§ Your objective
Your answer should consist of every line from the records that holds the string "this".

§ Entries provided
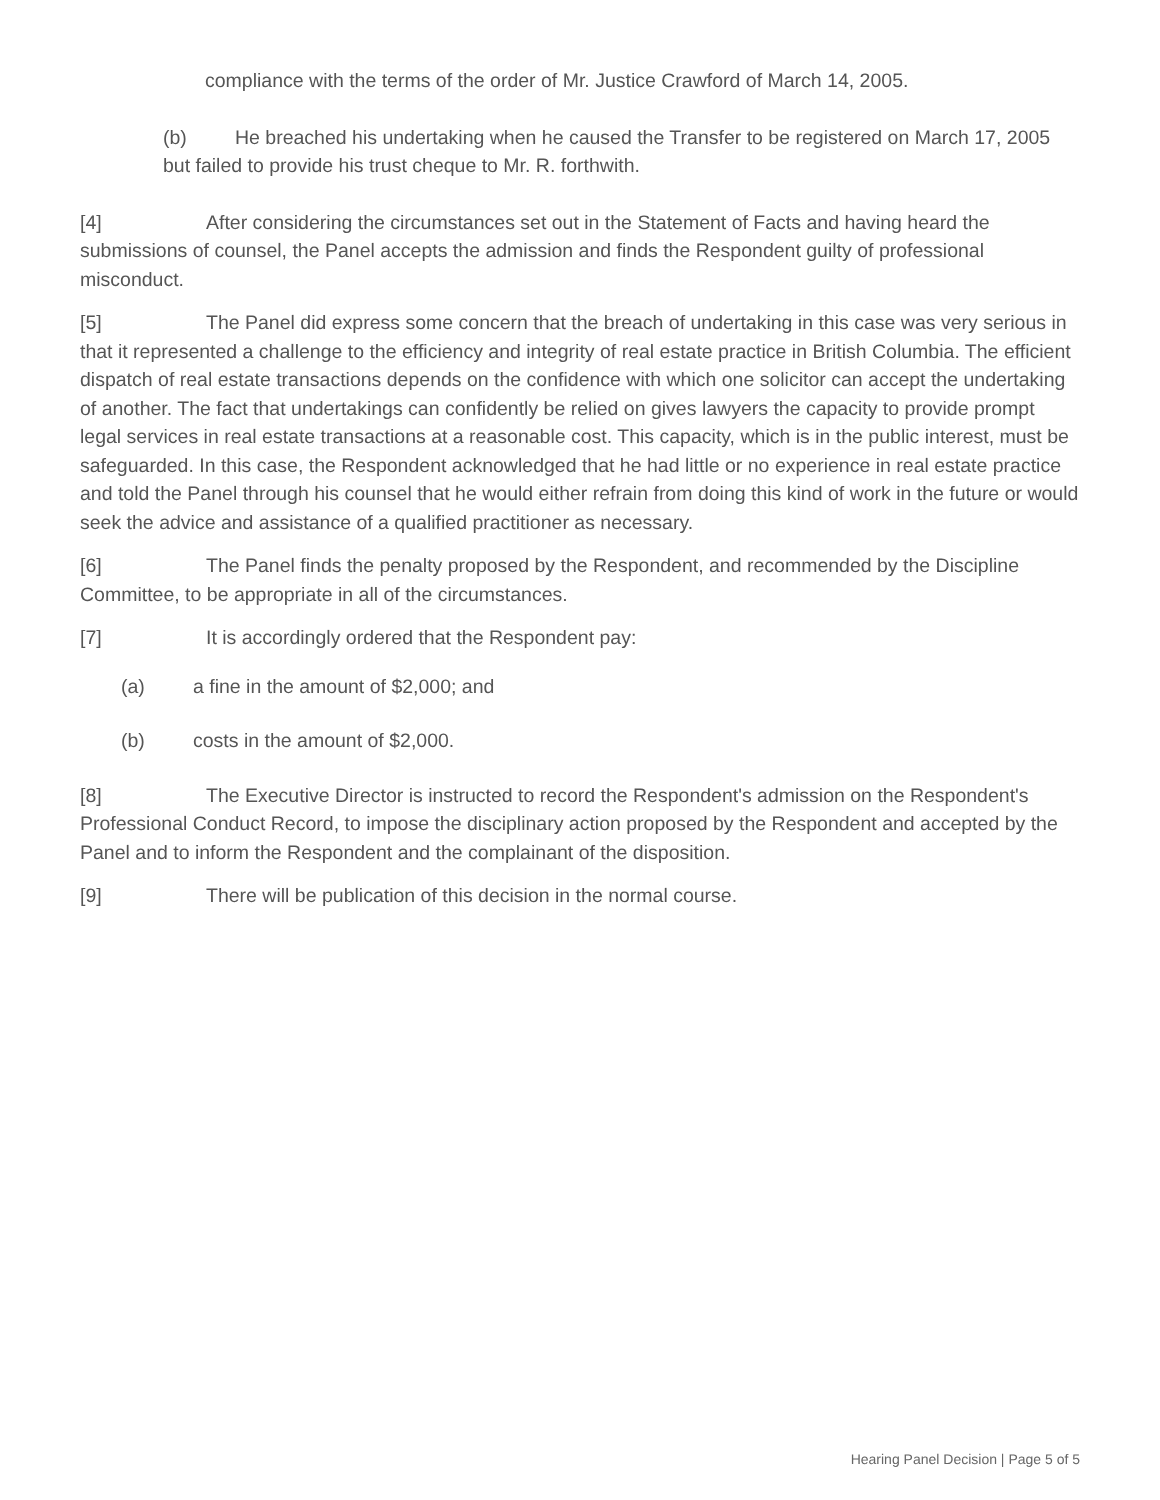compliance with the terms of the order of Mr. Justice Crawford of March 14, 2005.
(b) He breached his undertaking when he caused the Transfer to be registered on March 17, 2005 but failed to provide his trust cheque to Mr. R. forthwith.
[4] After considering the circumstances set out in the Statement of Facts and having heard the submissions of counsel, the Panel accepts the admission and finds the Respondent guilty of professional misconduct.
[5] The Panel did express some concern that the breach of undertaking in this case was very serious in that it represented a challenge to the efficiency and integrity of real estate practice in British Columbia. The efficient dispatch of real estate transactions depends on the confidence with which one solicitor can accept the undertaking of another. The fact that undertakings can confidently be relied on gives lawyers the capacity to provide prompt legal services in real estate transactions at a reasonable cost. This capacity, which is in the public interest, must be safeguarded. In this case, the Respondent acknowledged that he had little or no experience in real estate practice and told the Panel through his counsel that he would either refrain from doing this kind of work in the future or would seek the advice and assistance of a qualified practitioner as necessary.
[6] The Panel finds the penalty proposed by the Respondent, and recommended by the Discipline Committee, to be appropriate in all of the circumstances.
[7] It is accordingly ordered that the Respondent pay:
(a) a fine in the amount of $2,000; and
(b) costs in the amount of $2,000.
[8] The Executive Director is instructed to record the Respondent's admission on the Respondent's Professional Conduct Record, to impose the disciplinary action proposed by the Respondent and accepted by the Panel and to inform the Respondent and the complainant of the disposition.
[9] There will be publication of this decision in the normal course.
Hearing Panel Decision | Page 5 of 5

§ Result of the task
[5] The Panel did express some concern that the breach of undertaking in this case was very serious in that it represented a challenge to the efficiency and integrity of real estate practice in British Columbia. The efficient dispatch of real estate transactions depends on the confidence with which one solicitor can accept the undertaking of another. The fact that undertakings can confidently be relied on gives lawyers the capacity to provide prompt legal services in real estate transactions at a reasonable cost. This capacity, which is in the public interest, must be safeguarded. In this case, the Respondent acknowledged that he had little or no experience in real estate practice and told the Panel through his counsel that he would either refrain from doing this kind of work in the future or would seek the advice and assistance of a qualified practitioner as necessary.
[9] There will be publication of this decision in the normal course.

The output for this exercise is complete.